#### Task to carry out
Please rename "name author" to "authority" in every one of the records below, keeping all other text unchanged.

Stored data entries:
=======

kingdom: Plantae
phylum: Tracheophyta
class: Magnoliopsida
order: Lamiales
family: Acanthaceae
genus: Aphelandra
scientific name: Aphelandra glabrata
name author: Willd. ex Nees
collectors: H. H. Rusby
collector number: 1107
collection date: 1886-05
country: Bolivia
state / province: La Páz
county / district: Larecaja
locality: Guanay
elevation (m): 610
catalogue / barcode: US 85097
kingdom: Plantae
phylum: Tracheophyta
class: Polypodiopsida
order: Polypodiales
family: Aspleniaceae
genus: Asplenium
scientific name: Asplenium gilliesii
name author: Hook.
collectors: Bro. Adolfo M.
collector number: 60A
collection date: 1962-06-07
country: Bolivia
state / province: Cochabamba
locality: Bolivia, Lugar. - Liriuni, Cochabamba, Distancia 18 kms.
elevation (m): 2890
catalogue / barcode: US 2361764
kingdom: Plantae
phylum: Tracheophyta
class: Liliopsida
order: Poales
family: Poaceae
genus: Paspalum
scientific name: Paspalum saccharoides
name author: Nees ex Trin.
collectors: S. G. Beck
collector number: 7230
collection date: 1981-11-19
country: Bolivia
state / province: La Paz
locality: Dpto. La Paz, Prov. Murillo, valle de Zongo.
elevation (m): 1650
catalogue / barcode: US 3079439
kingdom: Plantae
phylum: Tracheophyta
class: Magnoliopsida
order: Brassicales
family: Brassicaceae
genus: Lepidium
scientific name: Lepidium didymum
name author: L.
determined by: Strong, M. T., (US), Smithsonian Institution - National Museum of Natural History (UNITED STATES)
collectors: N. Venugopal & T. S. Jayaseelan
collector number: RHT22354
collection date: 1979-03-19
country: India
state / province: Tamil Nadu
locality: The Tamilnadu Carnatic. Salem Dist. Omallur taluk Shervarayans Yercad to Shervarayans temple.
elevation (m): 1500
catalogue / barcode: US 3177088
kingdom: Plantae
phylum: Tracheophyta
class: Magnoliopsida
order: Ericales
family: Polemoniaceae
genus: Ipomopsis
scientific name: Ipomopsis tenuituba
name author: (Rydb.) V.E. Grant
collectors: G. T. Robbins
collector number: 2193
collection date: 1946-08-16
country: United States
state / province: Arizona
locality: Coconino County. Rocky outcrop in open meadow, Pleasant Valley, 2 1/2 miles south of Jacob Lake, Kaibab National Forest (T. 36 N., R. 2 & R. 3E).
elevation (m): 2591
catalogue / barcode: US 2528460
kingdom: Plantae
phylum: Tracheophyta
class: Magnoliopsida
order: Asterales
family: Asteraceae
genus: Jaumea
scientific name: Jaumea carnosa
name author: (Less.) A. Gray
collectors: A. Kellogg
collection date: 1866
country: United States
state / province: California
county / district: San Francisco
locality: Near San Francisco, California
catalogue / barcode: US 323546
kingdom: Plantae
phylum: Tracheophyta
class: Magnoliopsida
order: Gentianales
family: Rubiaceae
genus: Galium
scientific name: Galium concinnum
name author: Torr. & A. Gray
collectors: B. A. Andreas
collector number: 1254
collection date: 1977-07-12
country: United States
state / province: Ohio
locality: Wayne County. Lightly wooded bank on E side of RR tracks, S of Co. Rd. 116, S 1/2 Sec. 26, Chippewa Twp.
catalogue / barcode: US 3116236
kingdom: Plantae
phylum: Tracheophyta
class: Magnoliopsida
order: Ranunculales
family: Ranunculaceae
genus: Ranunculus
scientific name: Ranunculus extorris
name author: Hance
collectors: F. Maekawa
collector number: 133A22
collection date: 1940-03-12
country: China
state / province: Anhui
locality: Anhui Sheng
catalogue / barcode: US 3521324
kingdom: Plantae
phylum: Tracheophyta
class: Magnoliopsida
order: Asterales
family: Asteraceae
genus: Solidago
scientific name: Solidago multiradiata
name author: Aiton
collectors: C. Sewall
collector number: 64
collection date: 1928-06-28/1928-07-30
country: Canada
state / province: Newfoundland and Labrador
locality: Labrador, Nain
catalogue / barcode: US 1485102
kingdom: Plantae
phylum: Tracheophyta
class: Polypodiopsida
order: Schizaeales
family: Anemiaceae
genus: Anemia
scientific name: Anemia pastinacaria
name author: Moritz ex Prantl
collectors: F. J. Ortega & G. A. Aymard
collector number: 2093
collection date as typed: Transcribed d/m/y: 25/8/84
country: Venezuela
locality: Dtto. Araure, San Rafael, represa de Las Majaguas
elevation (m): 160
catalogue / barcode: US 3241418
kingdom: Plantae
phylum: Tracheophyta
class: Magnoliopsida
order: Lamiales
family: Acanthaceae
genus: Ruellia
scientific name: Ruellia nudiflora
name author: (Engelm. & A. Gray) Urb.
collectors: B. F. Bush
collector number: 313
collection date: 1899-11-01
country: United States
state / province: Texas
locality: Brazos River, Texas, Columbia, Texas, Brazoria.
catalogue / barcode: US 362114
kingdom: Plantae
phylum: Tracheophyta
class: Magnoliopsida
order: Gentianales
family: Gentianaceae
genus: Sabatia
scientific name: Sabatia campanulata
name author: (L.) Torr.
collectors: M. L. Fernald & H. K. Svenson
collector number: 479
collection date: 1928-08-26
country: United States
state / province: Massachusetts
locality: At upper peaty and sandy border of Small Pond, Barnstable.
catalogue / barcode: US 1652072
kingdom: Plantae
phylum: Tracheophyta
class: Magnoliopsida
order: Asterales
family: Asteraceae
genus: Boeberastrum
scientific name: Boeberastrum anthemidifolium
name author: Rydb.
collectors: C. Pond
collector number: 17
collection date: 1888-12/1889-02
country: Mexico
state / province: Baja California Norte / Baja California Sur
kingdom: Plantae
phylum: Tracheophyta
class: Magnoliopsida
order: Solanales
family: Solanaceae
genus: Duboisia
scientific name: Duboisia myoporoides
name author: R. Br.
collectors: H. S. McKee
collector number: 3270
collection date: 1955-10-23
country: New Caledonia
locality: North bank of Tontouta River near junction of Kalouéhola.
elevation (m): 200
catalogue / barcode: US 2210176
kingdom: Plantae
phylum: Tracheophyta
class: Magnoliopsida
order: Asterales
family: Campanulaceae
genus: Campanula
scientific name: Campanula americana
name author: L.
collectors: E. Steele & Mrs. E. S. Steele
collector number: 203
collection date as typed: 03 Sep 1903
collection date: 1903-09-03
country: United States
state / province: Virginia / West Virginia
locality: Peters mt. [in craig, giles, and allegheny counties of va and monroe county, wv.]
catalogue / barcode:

=======

#### Exercise answer
kingdom: Plantae
phylum: Tracheophyta
class: Magnoliopsida
order: Lamiales
family: Acanthaceae
genus: Aphelandra
scientific name: Aphelandra glabrata
authority: Willd. ex Nees
collectors: H. H. Rusby
collector number: 1107
collection date: 1886-05
country: Bolivia
state / province: La Páz
county / district: Larecaja
locality: Guanay
elevation (m): 610
catalogue / barcode: US 85097
kingdom: Plantae
phylum: Tracheophyta
class: Polypodiopsida
order: Polypodiales
family: Aspleniaceae
genus: Asplenium
scientific name: Asplenium gilliesii
authority: Hook.
collectors: Bro. Adolfo M.
collector number: 60A
collection date: 1962-06-07
country: Bolivia
state / province: Cochabamba
locality: Bolivia, Lugar. - Liriuni, Cochabamba, Distancia 18 kms.
elevation (m): 2890
catalogue / barcode: US 2361764
kingdom: Plantae
phylum: Tracheophyta
class: Liliopsida
order: Poales
family: Poaceae
genus: Paspalum
scientific name: Paspalum saccharoides
authority: Nees ex Trin.
collectors: S. G. Beck
collector number: 7230
collection date: 1981-11-19
country: Bolivia
state / province: La Paz
locality: Dpto. La Paz, Prov. Murillo, valle de Zongo.
elevation (m): 1650
catalogue / barcode: US 3079439
kingdom: Plantae
phylum: Tracheophyta
class: Magnoliopsida
order: Brassicales
family: Brassicaceae
genus: Lepidium
scientific name: Lepidium didymum
authority: L.
determined by: Strong, M. T., (US), Smithsonian Institution - National Museum of Natural History (UNITED STATES)
collectors: N. Venugopal & T. S. Jayaseelan
collector number: RHT22354
collection date: 1979-03-19
country: India
state / province: Tamil Nadu
locality: The Tamilnadu Carnatic. Salem Dist. Omallur taluk Shervarayans Yercad to Shervarayans temple.
elevation (m): 1500
catalogue / barcode: US 3177088
kingdom: Plantae
phylum: Tracheophyta
class: Magnoliopsida
order: Ericales
family: Polemoniaceae
genus: Ipomopsis
scientific name: Ipomopsis tenuituba
authority: (Rydb.) V.E. Grant
collectors: G. T. Robbins
collector number: 2193
collection date: 1946-08-16
country: United States
state / province: Arizona
locality: Coconino County. Rocky outcrop in open meadow, Pleasant Valley, 2 1/2 miles south of Jacob Lake, Kaibab National Forest (T. 36 N., R. 2 & R. 3E).
elevation (m): 2591
catalogue / barcode: US 2528460
kingdom: Plantae
phylum: Tracheophyta
class: Magnoliopsida
order: Asterales
family: Asteraceae
genus: Jaumea
scientific name: Jaumea carnosa
authority: (Less.) A. Gray
collectors: A. Kellogg
collection date: 1866
country: United States
state / province: California
county / district: San Francisco
locality: Near San Francisco, California
catalogue / barcode: US 323546
kingdom: Plantae
phylum: Tracheophyta
class: Magnoliopsida
order: Gentianales
family: Rubiaceae
genus: Galium
scientific name: Galium concinnum
authority: Torr. & A. Gray
collectors: B. A. Andreas
collector number: 1254
collection date: 1977-07-12
country: United States
state / province: Ohio
locality: Wayne County. Lightly wooded bank on E side of RR tracks, S of Co. Rd. 116, S 1/2 Sec. 26, Chippewa Twp.
catalogue / barcode: US 3116236
kingdom: Plantae
phylum: Tracheophyta
class: Magnoliopsida
order: Ranunculales
family: Ranunculaceae
genus: Ranunculus
scientific name: Ranunculus extorris
authority: Hance
collectors: F. Maekawa
collector number: 133A22
collection date: 1940-03-12
country: China
state / province: Anhui
locality: Anhui Sheng
catalogue / barcode: US 3521324
kingdom: Plantae
phylum: Tracheophyta
class: Magnoliopsida
order: Asterales
family: Asteraceae
genus: Solidago
scientific name: Solidago multiradiata
authority: Aiton
collectors: C. Sewall
collector number: 64
collection date: 1928-06-28/1928-07-30
country: Canada
state / province: Newfoundland and Labrador
locality: Labrador, Nain
catalogue / barcode: US 1485102
kingdom: Plantae
phylum: Tracheophyta
class: Polypodiopsida
order: Schizaeales
family: Anemiaceae
genus: Anemia
scientific name: Anemia pastinacaria
authority: Moritz ex Prantl
collectors: F. J. Ortega & G. A. Aymard
collector number: 2093
collection date as typed: Transcribed d/m/y: 25/8/84
country: Venezuela
locality: Dtto. Araure, San Rafael, represa de Las Majaguas
elevation (m): 160
catalogue / barcode: US 3241418
kingdom: Plantae
phylum: Tracheophyta
class: Magnoliopsida
order: Lamiales
family: Acanthaceae
genus: Ruellia
scientific name: Ruellia nudiflora
authority: (Engelm. & A. Gray) Urb.
collectors: B. F. Bush
collector number: 313
collection date: 1899-11-01
country: United States
state / province: Texas
locality: Brazos River, Texas, Columbia, Texas, Brazoria.
catalogue / barcode: US 362114
kingdom: Plantae
phylum: Tracheophyta
class: Magnoliopsida
order: Gentianales
family: Gentianaceae
genus: Sabatia
scientific name: Sabatia campanulata
authority: (L.) Torr.
collectors: M. L. Fernald & H. K. Svenson
collector number: 479
collection date: 1928-08-26
country: United States
state / province: Massachusetts
locality: At upper peaty and sandy border of Small Pond, Barnstable.
catalogue / barcode: US 1652072
kingdom: Plantae
phylum: Tracheophyta
class: Magnoliopsida
order: Asterales
family: Asteraceae
genus: Boeberastrum
scientific name: Boeberastrum anthemidifolium
authority: Rydb.
collectors: C. Pond
collector number: 17
collection date: 1888-12/1889-02
country: Mexico
state / province: Baja California Norte / Baja California Sur
kingdom: Plantae
phylum: Tracheophyta
class: Magnoliopsida
order: Solanales
family: Solanaceae
genus: Duboisia
scientific name: Duboisia myoporoides
authority: R. Br.
collectors: H. S. McKee
collector number: 3270
collection date: 1955-10-23
country: New Caledonia
locality: North bank of Tontouta River near junction of Kalouéhola.
elevation (m): 200
catalogue / barcode: US 2210176
kingdom: Plantae
phylum: Tracheophyta
class: Magnoliopsida
order: Asterales
family: Campanulaceae
genus: Campanula
scientific name: Campanula americana
authority: L.
collectors: E. Steele & Mrs. E. S. Steele
collector number: 203
collection date as typed: 03 Sep 1903
collection date: 1903-09-03
country: United States
state / province: Virginia / West Virginia
locality: Peters mt. [in craig, giles, and allegheny counties of va and monroe county, wv.]
catalogue / barcode:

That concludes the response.